Your task: Starting at the line that contains "middle pip: (249, 182)" in the listing below, write out every line word for word until you have written the line that contains "ring tip: (700, 918)".

::: Data supplied :::

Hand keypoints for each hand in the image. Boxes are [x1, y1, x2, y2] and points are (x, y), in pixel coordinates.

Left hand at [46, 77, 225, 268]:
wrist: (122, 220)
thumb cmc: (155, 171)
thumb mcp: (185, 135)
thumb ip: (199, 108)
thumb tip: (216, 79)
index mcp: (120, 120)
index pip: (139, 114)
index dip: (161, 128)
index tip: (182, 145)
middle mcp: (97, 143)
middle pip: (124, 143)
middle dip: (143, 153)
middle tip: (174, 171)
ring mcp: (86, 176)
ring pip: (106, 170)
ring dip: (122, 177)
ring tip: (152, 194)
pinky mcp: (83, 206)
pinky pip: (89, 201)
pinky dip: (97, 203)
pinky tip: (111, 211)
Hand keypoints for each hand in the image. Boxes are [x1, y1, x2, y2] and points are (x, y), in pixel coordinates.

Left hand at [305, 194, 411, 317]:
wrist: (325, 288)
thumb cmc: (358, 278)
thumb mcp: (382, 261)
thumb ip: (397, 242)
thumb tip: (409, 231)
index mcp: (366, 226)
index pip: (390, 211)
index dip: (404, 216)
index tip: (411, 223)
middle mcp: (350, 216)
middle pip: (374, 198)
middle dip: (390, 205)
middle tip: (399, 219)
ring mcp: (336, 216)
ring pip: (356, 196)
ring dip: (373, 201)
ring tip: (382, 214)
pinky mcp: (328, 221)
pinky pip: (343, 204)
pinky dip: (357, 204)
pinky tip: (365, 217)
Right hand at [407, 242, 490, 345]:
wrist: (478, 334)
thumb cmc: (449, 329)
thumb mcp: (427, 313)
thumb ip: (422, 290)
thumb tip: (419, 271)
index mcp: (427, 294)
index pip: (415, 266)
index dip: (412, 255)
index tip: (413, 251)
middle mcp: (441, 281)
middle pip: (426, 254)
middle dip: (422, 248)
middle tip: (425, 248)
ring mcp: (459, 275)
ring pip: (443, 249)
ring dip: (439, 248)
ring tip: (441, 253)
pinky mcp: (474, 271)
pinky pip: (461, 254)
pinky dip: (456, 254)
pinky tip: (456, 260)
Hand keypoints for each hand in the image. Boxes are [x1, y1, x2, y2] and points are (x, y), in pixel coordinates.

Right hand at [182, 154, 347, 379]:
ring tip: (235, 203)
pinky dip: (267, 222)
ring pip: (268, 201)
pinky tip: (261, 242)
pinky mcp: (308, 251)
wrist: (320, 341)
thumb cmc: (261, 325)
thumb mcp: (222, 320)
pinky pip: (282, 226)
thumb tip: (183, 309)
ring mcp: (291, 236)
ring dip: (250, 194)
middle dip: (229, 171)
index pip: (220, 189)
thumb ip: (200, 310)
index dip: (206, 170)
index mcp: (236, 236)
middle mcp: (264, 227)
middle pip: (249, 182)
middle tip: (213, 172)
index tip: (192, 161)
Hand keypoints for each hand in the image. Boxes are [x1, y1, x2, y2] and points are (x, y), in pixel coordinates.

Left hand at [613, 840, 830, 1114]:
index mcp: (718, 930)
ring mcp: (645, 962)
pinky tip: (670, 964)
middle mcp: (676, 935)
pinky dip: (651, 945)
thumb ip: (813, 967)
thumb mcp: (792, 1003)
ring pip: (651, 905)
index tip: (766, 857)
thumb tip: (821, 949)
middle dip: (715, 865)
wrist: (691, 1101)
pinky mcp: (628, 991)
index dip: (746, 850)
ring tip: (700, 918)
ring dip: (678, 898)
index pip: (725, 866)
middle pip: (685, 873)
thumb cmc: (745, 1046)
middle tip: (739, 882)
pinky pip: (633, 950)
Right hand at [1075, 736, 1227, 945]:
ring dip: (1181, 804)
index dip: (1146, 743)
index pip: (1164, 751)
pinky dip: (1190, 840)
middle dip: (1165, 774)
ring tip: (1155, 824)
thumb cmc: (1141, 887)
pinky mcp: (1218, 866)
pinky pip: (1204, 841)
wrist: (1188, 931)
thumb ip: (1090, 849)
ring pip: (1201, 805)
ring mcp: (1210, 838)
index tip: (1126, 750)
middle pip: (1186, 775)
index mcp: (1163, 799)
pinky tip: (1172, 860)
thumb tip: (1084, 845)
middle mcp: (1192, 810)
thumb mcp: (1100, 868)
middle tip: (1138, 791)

:::

Written answer:
middle pip: (249, 182)
middle tip: (213, 172)
index tip: (192, 161)
Hand keypoints for each hand in the image. Boxes are [x1, y1, x2, y2] and points are (x, y), in pixel coordinates.

Left hand at [613, 840, 830, 1114]:
index mcp: (718, 930)
ring mcp: (645, 962)
pinky tip: (670, 964)
middle mcp: (676, 935)
pinky dip: (651, 945)
thumb ip: (813, 967)
thumb mcp: (792, 1003)
ring pip: (651, 905)
index tip: (766, 857)
thumb tip: (821, 949)
middle dip: (715, 865)
wrist: (691, 1101)
pinky mcp: (628, 991)
index dip: (746, 850)
ring tip: (700, 918)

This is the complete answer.